Extend the page on setting the order of Espresso tests, picking up right after its last line and ignoring the data that follows it.

(Supplied passage)

Test order with espresso

20,271

Solution 1

As @spinster said above, you should write your tests in a way where order doesn't matter.

I believe Junit 3 will run tests in alphabetical order of the fully qualified class name, so in theory you could control the order by naming them ( package name, class name, method name ) alphabetically in the order you would like them executed, but I would not recommend that.

See: How to run test methods in specific order in JUnit4? How to pre-define the running sequences of junit test cases?

Solution 2

espresso set running order of tests

From Junit 4.11 comes with @FixMethodOrder annotation. Instead of using custom solutions just upgrade your junit version and annotate test class with FixMethodOrder(MethodSorters.NAME_ASCENDING). Check the release notes for the details.

Here is a sample:

import org.junit.runners.MethodSorters;

import org.junit.FixMethodOrder;
import org.junit.Test;

@FixMethodOrder(MethodSorters.NAME_ASCENDING)
public class SampleTest {

   @Test
   public void A_firstTest() {
      System.out.println("first");
   }

   @Test
   public void B_secondTest() {
      System.out.println("second");
   }
}

Solution 3

You can add annotation as test runner fixture as shown here:

@FixMethodOrder(MethodSorters.NAME_ASCENDING)

just above class name

Solution 4

Yes You can set order using the order no with the test_name, See the below example-

public class MyEspressoTest
        extends ActivityInstrumentationTestCase2<UserLoginActivity> {

    private UserLoginActivity mActivity;

    public MyEspressoTest() {
        super(UserLoginActivity.class);
    }

    @Before
    public void setUp() throws Exception {
        super.setUp();
        injectInstrumentation(InstrumentationRegistry.getInstrumentation());
        mActivity = getActivity();
    }

    public void test1InvalidPropigerLogin() {
        // Type text and then press the button.

        //setContentView function to see the layout

        onView(withId(R.id.username))
                .perform(typeText("[email protected]"), closeSoftKeyboard());
        onView(withId(R.id.password))
                .perform(typeText("hhhhh"), closeSoftKeyboard());

        onView(withId(R.id.user_login_button)).perform(click());
        // Check that the text was changed.
        onView(withId(R.id.login_status))
                .check(matches(withText("Invalid username or password")));

        //System.out.println("Test pass with invalid user and password");
    }

    public void test2ValidPropigerLogin() {
        // Type text and then press the button.

        onView(withId(R.id.username))
                .perform(typeText("[email protected]"), closeSoftKeyboard());
        onView(withId(R.id.password))

(End Supplied passage)
(Dataset records)

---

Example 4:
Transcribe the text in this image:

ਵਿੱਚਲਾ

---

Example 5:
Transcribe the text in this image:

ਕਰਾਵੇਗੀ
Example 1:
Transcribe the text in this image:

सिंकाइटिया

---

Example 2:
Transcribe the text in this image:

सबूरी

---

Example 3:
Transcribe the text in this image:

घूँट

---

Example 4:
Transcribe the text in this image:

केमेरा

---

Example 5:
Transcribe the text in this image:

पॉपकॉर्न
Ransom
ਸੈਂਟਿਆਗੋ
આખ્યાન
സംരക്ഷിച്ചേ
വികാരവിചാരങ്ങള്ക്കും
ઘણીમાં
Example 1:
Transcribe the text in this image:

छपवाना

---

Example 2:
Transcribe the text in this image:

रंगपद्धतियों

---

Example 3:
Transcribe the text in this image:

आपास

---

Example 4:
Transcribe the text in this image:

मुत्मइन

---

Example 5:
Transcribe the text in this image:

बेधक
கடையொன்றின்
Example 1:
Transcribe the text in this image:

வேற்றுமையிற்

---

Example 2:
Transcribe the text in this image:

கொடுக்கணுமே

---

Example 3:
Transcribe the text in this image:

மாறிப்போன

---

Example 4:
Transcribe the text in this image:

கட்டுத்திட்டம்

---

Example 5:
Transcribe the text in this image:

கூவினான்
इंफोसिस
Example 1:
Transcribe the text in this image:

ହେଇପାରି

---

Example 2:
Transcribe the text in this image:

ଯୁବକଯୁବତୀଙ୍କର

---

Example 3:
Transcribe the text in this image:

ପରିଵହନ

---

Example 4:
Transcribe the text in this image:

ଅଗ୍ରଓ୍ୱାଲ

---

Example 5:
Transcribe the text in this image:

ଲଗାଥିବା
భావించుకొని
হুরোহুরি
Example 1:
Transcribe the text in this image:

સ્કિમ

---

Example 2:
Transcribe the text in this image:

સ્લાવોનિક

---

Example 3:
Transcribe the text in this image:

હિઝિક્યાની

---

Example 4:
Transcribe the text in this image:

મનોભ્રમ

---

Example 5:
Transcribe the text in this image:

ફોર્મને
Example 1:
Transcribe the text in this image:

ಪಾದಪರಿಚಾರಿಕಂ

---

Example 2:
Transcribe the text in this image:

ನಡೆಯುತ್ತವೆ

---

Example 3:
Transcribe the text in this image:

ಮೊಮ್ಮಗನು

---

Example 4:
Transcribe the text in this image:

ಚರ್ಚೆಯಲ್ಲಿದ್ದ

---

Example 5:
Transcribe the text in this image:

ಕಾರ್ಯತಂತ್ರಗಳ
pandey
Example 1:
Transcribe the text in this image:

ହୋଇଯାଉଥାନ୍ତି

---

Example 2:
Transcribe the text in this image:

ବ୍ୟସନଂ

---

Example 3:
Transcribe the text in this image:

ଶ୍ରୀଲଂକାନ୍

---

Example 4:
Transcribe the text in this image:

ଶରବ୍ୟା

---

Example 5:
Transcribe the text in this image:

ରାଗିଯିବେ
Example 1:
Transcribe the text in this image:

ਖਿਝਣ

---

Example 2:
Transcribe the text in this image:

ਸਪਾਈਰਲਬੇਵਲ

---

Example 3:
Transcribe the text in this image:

(End Dataset records)

### Answer box
                .perform(typeText("gggggg"), closeSoftKeyboard());

        onView(withId(R.id.user_login_button)).perform(click());

        //System.out.println("Test pass with valid user and password");
    }

    public void test3ForgetPasswordButton() {

        onView(withId(R.id.forgot_pwd_button)).perform(click());

        //onView(isRoot()).perform(ViewActions.pressBack());

        onView(withId(R.id.email_edittext))
                .perform(typeText("[email protected]"), closeSoftKeyboard());
        onView(withId(R.id.reset_password_button)).perform(click());
        // Check that the text was changed.
        onView(withId(R.id.reset_result))
                .check(matches(withText("Email not registered with propiger")));
    }
    public void test4ForgetPasswordButton2() {

        onView(withId(R.id.forgot_pwd_button)).perform(click());

        onView(withId(R.id.email_edittext))
                .perform(typeText("[email protected]"), closeSoftKeyboard());
        onView(withId(R.id.reset_password_button)).perform(click());
        // Check that the text was changed.
        onView(withId(R.id.reset_result))
                .check(matches(withText("Reset password link sent successfully")));
    }
    public void test5RegisterButton() {
        onView(withId(R.id.register_button)).perform(click());

              //onView(isRoot()).perform(ViewActions.pressBack());

        onView(withId(R.id.register_name_edittext))
                .perform(typeText("Hill Hacker"), closeSoftKeyboard());
        onView(withId(R.id.register_email_edittext))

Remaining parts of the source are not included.